Hours after that announcement, President Trump ordered an additional 1,000 troops to the Middle East. The United State had dispatched 1,500 troops and several warships to the region in May.
In Yemen, the Houthis’ television channel reported on Wednesday evening that one of their missiles had hit a water desalination plant in the Saudi city of Jizan, on the Red Sea near the Yemeni border. Saudi officials said the missile had landed near the plant, but did not hit it.
The Houthis have stepped up strikes on Saudi Arabia, which has been accused by international groups of indiscriminate bombing in Yemen, but it is unclear what connection there is between the increase and the regional strife involving Iran. Recently, the Houthis have fired projectiles that damaged a Saudi airport and oil pipelines and caused some injuries.

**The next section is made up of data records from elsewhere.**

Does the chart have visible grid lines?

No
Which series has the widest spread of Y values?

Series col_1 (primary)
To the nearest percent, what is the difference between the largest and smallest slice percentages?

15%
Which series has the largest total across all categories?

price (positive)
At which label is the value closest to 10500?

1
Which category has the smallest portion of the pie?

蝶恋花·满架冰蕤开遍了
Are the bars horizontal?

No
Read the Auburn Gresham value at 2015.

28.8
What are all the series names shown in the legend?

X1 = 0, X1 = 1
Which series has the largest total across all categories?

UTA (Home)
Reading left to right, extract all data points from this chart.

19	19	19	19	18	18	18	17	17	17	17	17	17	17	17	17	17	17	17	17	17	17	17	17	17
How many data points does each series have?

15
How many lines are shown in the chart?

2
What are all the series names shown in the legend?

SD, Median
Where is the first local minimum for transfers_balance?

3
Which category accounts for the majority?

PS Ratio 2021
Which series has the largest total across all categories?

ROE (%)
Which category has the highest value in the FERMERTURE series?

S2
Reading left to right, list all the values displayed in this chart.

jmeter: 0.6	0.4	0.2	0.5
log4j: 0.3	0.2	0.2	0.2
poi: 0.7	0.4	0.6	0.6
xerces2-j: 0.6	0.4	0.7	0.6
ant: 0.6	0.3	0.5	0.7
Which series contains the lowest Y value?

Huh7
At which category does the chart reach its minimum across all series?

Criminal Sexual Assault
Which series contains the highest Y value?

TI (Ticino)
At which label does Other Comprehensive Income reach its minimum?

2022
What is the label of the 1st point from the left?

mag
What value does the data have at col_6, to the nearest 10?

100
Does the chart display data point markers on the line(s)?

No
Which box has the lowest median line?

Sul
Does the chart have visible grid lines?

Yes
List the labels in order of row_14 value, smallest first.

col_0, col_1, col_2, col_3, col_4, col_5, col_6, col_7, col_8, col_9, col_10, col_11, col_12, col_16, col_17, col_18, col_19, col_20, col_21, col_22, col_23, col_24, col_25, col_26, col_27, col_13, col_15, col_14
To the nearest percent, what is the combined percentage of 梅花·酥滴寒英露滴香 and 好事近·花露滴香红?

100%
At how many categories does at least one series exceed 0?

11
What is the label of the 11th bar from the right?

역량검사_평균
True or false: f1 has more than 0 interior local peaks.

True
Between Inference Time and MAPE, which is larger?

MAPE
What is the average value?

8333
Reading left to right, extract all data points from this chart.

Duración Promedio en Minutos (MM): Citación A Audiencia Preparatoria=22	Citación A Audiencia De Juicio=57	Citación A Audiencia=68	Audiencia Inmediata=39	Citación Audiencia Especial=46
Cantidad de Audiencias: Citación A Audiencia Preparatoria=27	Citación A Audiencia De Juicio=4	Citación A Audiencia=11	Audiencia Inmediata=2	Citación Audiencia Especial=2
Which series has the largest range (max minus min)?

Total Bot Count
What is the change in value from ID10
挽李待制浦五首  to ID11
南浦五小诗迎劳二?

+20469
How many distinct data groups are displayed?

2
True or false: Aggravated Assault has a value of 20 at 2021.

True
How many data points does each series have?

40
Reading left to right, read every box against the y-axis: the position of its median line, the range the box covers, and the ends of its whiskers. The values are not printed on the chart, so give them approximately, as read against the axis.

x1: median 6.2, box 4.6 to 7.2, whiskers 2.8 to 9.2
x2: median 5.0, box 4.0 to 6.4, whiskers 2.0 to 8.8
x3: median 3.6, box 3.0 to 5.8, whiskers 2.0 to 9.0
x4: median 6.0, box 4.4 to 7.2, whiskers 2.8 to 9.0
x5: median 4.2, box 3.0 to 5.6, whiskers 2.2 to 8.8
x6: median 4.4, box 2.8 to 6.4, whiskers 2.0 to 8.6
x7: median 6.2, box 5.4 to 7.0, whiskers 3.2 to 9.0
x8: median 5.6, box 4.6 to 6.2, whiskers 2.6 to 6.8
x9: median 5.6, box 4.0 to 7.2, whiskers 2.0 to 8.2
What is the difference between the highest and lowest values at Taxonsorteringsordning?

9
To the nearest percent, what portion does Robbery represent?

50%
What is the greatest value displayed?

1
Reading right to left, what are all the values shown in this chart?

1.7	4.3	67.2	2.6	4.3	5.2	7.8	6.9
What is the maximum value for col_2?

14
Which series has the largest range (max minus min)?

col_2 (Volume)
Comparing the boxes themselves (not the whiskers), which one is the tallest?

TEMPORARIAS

Jizan, which is also the site of a Saudi military headquarters, has been a frequent target of Houthi attacks with missiles and drones over the course of a war that has become the world’s worst humanitarian crisis.
Saudi Arabia and its partner, the United Arab Emirates, have been fighting for four years in a military intervention in Yemen, seeking to roll back a Houthi takeover of much of the country. The Arab monarchies of the Gulf view Iran as their chief regional rival and consider the fight in Yemen a part of a broader struggle against Iran around the region.